'''

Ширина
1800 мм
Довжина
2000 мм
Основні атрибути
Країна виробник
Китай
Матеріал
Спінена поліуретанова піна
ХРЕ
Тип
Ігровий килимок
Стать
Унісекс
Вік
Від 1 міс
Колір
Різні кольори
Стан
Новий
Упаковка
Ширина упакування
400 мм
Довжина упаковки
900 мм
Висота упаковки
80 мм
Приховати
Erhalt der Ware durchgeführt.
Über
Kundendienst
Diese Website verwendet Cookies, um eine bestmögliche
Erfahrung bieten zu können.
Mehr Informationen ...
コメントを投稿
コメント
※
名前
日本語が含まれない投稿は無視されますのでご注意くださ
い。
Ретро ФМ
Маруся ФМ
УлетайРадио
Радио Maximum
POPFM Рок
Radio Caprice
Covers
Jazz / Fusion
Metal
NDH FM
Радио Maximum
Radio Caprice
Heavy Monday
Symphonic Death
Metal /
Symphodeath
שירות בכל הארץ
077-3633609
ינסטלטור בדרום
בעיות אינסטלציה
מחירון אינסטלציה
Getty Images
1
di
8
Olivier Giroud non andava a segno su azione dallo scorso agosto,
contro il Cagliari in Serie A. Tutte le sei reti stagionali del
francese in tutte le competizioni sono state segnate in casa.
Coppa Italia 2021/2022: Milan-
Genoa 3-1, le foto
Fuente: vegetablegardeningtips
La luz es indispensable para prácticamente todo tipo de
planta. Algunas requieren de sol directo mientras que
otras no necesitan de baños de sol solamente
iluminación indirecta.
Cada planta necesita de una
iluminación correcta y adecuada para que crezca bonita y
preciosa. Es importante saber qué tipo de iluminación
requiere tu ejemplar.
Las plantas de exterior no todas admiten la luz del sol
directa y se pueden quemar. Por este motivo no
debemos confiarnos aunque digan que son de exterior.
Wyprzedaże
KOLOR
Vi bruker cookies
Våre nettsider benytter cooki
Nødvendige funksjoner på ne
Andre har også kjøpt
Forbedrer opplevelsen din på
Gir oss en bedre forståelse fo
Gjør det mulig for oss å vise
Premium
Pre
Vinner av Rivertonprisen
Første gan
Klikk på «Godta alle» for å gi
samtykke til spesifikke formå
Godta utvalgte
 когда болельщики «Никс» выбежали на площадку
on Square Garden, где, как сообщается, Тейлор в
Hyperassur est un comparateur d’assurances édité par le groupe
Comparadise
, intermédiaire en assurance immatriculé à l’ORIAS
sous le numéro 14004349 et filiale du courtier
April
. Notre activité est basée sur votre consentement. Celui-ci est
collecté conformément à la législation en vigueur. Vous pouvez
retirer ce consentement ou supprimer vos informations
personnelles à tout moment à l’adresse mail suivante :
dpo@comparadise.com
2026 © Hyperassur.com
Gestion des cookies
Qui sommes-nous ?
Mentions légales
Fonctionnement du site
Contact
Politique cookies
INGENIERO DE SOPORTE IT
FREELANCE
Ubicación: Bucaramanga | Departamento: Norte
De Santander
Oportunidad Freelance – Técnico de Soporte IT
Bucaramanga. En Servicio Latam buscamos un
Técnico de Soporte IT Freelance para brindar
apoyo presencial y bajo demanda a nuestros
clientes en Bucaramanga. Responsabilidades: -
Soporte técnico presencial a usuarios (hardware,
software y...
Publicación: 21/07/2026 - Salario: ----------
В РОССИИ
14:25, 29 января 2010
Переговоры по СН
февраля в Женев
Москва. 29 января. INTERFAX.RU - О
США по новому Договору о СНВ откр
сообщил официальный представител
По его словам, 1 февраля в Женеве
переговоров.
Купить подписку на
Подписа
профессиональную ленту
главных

'''

- Task objective: Needed here are the exact lines from the start of the material through the line that contains "Las plantas de", and no others.

- Output of the exercise:
Ширина
1800 мм
Довжина
2000 мм
Основні атрибути
Країна виробник
Китай
Матеріал
Спінена поліуретанова піна
ХРЕ
Тип
Ігровий килимок
Стать
Унісекс
Вік
Від 1 міс
Колір
Різні кольори
Стан
Новий
Упаковка
Ширина упакування
400 мм
Довжина упаковки
900 мм
Висота упаковки
80 мм
Приховати
Erhalt der Ware durchgeführt.
Über
Kundendienst
Diese Website verwendet Cookies, um eine bestmögliche
Erfahrung bieten zu können.
Mehr Informationen ...
コメントを投稿
コメント
※
名前
日本語が含まれない投稿は無視されますのでご注意くださ
い。
Ретро ФМ
Маруся ФМ
УлетайРадио
Радио Maximum
POPFM Рок
Radio Caprice
Covers
Jazz / Fusion
Metal
NDH FM
Радио Maximum
Radio Caprice
Heavy Monday
Symphonic Death
Metal /
Symphodeath
שירות בכל הארץ
077-3633609
ינסטלטור בדרום
בעיות אינסטלציה
מחירון אינסטלציה
Getty Images
1
di
8
Olivier Giroud non andava a segno su azione dallo scorso agosto,
contro il Cagliari in Serie A. Tutte le sei reti stagionali del
francese in tutte le competizioni sono state segnate in casa.
Coppa Italia 2021/2022: Milan-
Genoa 3-1, le foto
Fuente: vegetablegardeningtips
La luz es indispensable para prácticamente todo tipo de
planta. Algunas requieren de sol directo mientras que
otras no necesitan de baños de sol solamente
iluminación indirecta.
Cada planta necesita de una
iluminación correcta y adecuada para que crezca bonita y
preciosa. Es importante saber qué tipo de iluminación
requiere tu ejemplar.
Las plantas de exterior no todas admiten la luz del sol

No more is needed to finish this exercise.